I first fell in love with Roseanne when I watched her on one of those Barbara Walters interview specials. I loved Roseanne for two reasons. Unlike Barbra Streisand, Sally Field, Bette Midler and other divas, Roseanne didn't cry. She didn't cry when Barbara started in on the weight stuff, the trailer parks and then the weight again. This was back when Roseanne was Roseanne Barr, a very fat, pretty unhealthy looking new star. Usually a Barbara Walters interview is a chummy affair - you get the feeling the ladies have lunched. But with Roseanne you could tell Barbara was keeping her distance, didn't want to get too close to her subject, as if fat were contagious and Barbara feared for her life. The thing that made me idolise Roseanne was that she didn't apologise for being big and she didn't regret it. An emaciated Barbara looked astounded, so Roseanne said it again, that she didn't care about being skinny, that she wasn't going to starve herself anymore - that she was famous, so she could stop trying. If ever there was a more liberating moment on television, I never saw it.

Roseanne - now Arnold - is still fat, but glamourous fat. Looking more like a plump half Chinese barbie doll than a suburban Midwestern housewife, Roseanne acts out the Hollywood syndrome, in reverse. She 'made it' as a frump, and then bought herself a new face. The remarkable thing about this transformation was that it didn't affect the ratings of a show whose success was due in part to the fact that audiences wanted to see themselves when they watched television.
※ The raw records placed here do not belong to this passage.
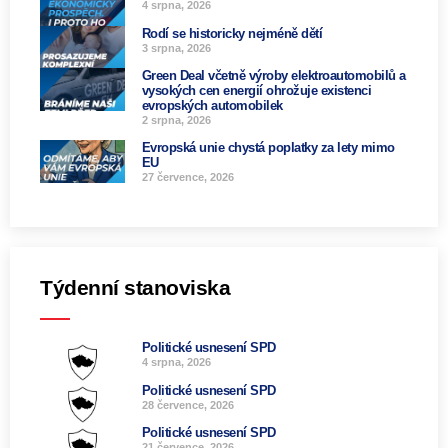
4 srpna, 2026
Rodí se historicky nejméně dětí
3 srpna, 2026
Green Deal včetně výroby elektroautomobilů a
vysokých cen energií ohrožuje existenci
evropských automobilek
2 srpna, 2026
Evropská unie chystá poplatky za lety mimo
EU
27 července, 2026
Týdenní stanoviska
Politické usnesení SPD
4 srpna, 2026
Politické usnesení SPD
28 července, 2026
Politické usnesení SPD
21 července, 2026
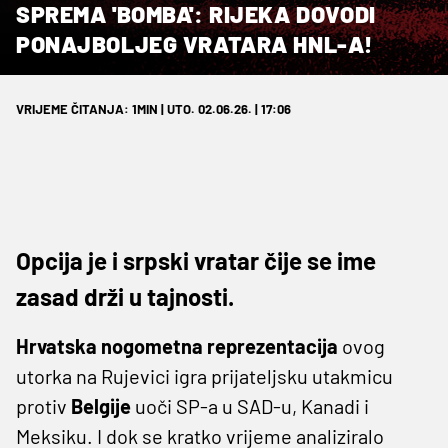
SPREMA 'BOMBA': RIJEKA DOVODI
PONAJBOLJEG VRATARA HNL-A!
VRIJEME ČITANJA: 1MIN | UTO. 02.06.26. | 17:06
Opcija je i srpski vratar čije se ime
zasad drži u tajnosti.
Hrvatska nogometna reprezentacija
ovog
utorka na Rujevici igra prijateljsku utakmicu
protiv
Belgije
uoči SP-a u SAD-u, Kanadi i
Meksiku. I dok se kratko vrijeme analiziralo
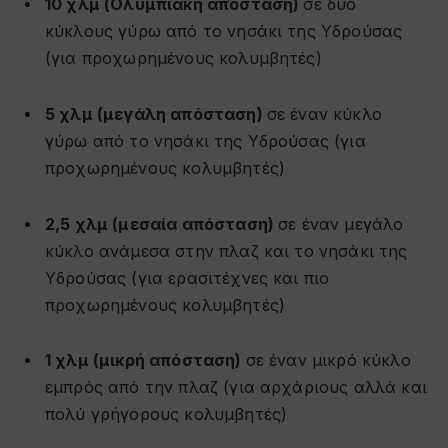
10 χλμ (Ολυμπιακή απόσταση)
σε δύο
κύκλους γύρω από το νησάκι της Υδρούσας
(για προχωρημένους κολυμβητές)
5 χλμ (μεγάλη απόσταση)
σε έναν κύκλο
γύρω από το νησάκι της Υδρούσας (για
προχωρημένους κολυμβητές)
2,5 χλμ (μεσαία απόσταση)
σε έναν μεγάλο
κύκλο ανάμεσα στην πλαζ και το νησάκι της
Υδρούσας (για ερασιτέχνες και πιο
προχωρημένους κολυμβητές)
1 χλμ (μικρή απόσταση)
σε έναν μικρό κύκλο
εμπρός από την πλαζ (για αρχάριους αλλά και
πολύ γρήγορους κολυμβητές)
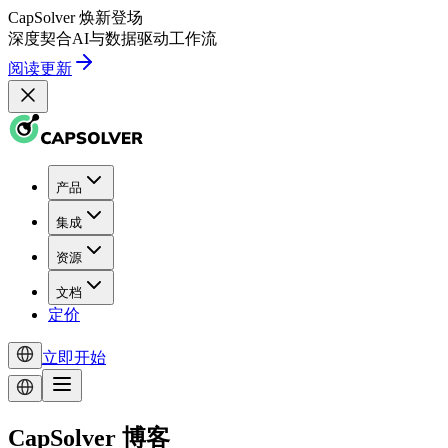
CapSolver
焕新登场
深度契合
AI
与
数据驱动
工作流
阅读更新
产品
集成
资源
文档
定价
立即开始
CapSolver 博客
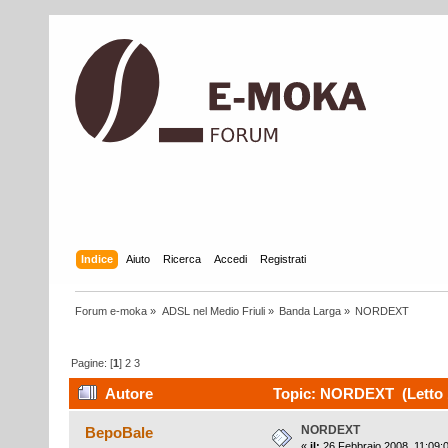
Indice
Aiuto
Ricerca
Accedi
Registrati
Forum e-moka
»
ADSL nel Medio Friuli
»
Banda Larga
»
NORDEXT
Pagine: [
1
]
2
3
Autore
Topic: NORDEXT (Letto 1
NORDEXT
BepoBale
«
il:
26 Febbraio 2008, 11:09:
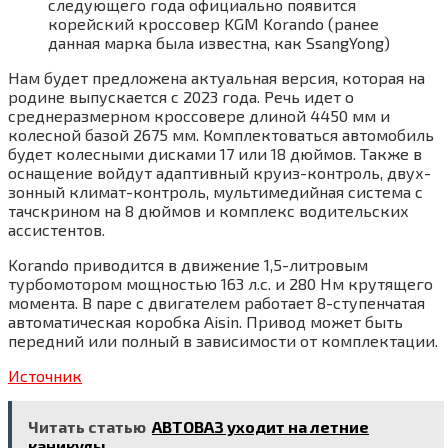
следующего года официально появится
корейский кроссовер KGM Korando (ранее
данная марка была известна, как SsangYong)
Нам будет предложена актуальная версия, которая на
родине выпускается с 2023 года. Речь идет о
среднеразмерном кроссовере длиной 4450 мм и
колесной базой 2675 мм. Комплектоваться автомобиль
будет колесными дисками 17 или 18 дюймов. Также в
оснащение войдут адаптивный круиз-контроль, двух-
зонный климат-контроль, мультимедийная система с
тачскрином на 8 дюймов и комплекс водительских
ассистентов.
Korando приводится в движение 1,5-литровым
турбомотором мощностью 163 л.с. и 280 Нм крутящего
момента. В паре с двигателем работает 8-ступенчатая
автоматическая коробка Aisin. Привод может быть
передний или полный в зависимости от комплектации.
Источник
Читать статью
АВТОВАЗ уходит на летние
каникулы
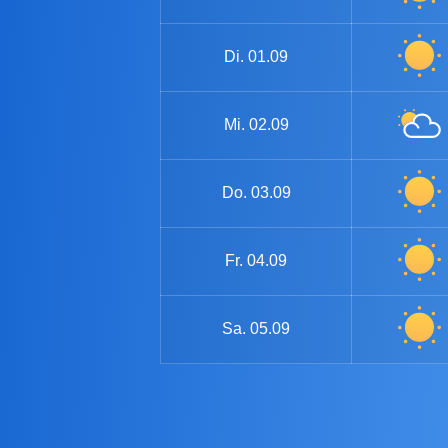
Di.
01.09
Mi.
02.09
Do.
03.09
Fr.
04.09
Sa.
05.09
In a gay bar episode of her show, this metamorphosis is derided by a fey Martin Mull, who mistakes her for a drag queen doing Elizabeth Taylor (which is no small thing if done well, and Roseanne did it well.) Roseanne doing Liz doing Cleopatra. Of course it's a strange idea, that a fat woman being glamourous should look like a woman in drag - that by dragging-up she is passing as the thing she actually is and, because of her proportions, isn't accepted as. Maybe that's why Roseanne seems to do diva in a postmodern way. A working-class Judy Garland for a genderfuck generation.
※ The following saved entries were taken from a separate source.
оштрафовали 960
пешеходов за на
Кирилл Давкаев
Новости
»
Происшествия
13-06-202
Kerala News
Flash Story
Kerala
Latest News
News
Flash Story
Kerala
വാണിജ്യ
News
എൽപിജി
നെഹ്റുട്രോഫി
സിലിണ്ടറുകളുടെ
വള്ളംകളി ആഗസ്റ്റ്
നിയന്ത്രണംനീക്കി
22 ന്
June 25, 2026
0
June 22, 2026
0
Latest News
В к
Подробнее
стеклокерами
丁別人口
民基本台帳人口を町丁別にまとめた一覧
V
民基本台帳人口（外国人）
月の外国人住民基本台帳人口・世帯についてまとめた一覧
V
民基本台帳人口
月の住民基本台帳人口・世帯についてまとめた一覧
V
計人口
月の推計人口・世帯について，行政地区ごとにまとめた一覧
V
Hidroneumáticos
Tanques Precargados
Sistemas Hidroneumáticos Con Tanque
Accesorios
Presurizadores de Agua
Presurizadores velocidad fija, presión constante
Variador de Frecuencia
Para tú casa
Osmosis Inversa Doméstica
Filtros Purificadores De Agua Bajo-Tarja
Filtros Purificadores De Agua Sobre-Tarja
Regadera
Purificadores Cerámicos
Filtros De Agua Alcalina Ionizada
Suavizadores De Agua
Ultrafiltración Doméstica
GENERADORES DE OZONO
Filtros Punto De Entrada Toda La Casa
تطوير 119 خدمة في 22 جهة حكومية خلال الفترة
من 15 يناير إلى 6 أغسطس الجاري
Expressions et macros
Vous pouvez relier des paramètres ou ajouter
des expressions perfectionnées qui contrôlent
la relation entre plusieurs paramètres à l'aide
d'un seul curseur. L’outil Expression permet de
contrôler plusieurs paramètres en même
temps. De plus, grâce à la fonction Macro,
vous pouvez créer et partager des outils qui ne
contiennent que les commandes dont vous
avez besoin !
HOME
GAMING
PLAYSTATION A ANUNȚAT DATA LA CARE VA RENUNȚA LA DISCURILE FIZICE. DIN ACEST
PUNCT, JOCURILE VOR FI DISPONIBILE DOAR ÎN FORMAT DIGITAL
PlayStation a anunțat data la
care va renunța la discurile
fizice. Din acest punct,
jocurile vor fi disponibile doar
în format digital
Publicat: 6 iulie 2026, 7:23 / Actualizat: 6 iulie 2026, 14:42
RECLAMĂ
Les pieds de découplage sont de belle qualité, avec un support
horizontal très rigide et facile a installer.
This camp idolatry thing is a tad dated but the tone of My Lives is like an autobiographical Mommie Dearest. Maybe Roseanne created herself as an object of camp. She's a weird hybrid of Hollywood phenomena. I guess she's really nuts, but maybe not really, not given her talent and what she's had to deal with. Her book is great; great because she tells her real life. Here is a book by a major celebrity that tells us: I feel like killing myself every goddamn day. I have turned tricks, had my father molest both me and my daughter and I have lived through it and can tell you all about it because I know you have too. It's the same thing that makes her comedy genius.
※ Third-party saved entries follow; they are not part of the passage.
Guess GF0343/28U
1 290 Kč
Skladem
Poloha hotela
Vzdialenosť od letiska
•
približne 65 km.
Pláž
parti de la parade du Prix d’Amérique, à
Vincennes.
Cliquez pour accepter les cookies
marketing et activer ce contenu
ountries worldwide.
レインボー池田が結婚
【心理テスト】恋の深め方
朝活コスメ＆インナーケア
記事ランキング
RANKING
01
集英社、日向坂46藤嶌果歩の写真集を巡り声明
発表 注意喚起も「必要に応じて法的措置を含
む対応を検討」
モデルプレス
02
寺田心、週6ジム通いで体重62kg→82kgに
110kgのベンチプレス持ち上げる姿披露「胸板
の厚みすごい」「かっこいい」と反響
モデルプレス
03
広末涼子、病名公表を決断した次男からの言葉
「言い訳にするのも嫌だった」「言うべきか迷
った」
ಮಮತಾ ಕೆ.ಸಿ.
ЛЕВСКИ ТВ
I like Roseanne's idea that we all come from some kind of white trash parlour, and because she's the biggest and the loudest, she's gonna blurt it all over town. She's gonna clean house, even if it's the one she was born in. When I tell a friend about really worshipping Roseanne, she asks me if I think maybe she lies or exaggerates, like the stuff with her parents or her latest divorce scare. Well maybe, I tell her, don't we all? Actually, it's even more comforting to watch a famous person resort to the same kind of miserable attention-starved behaviour as the rest of us. But later on in the day, I take it back. I think every word is true, because it wouldn't affect me if it wasn't. When I watch her show - and this book and her off camera escapades are all part of Her Show - I feel like I am looking at the moon. You know when you are looking at the moon and you wonder about all the other people looking at it in other places and you wonder if they are seeing or feeling the same thing? And then you don't feel so alone? It's like that.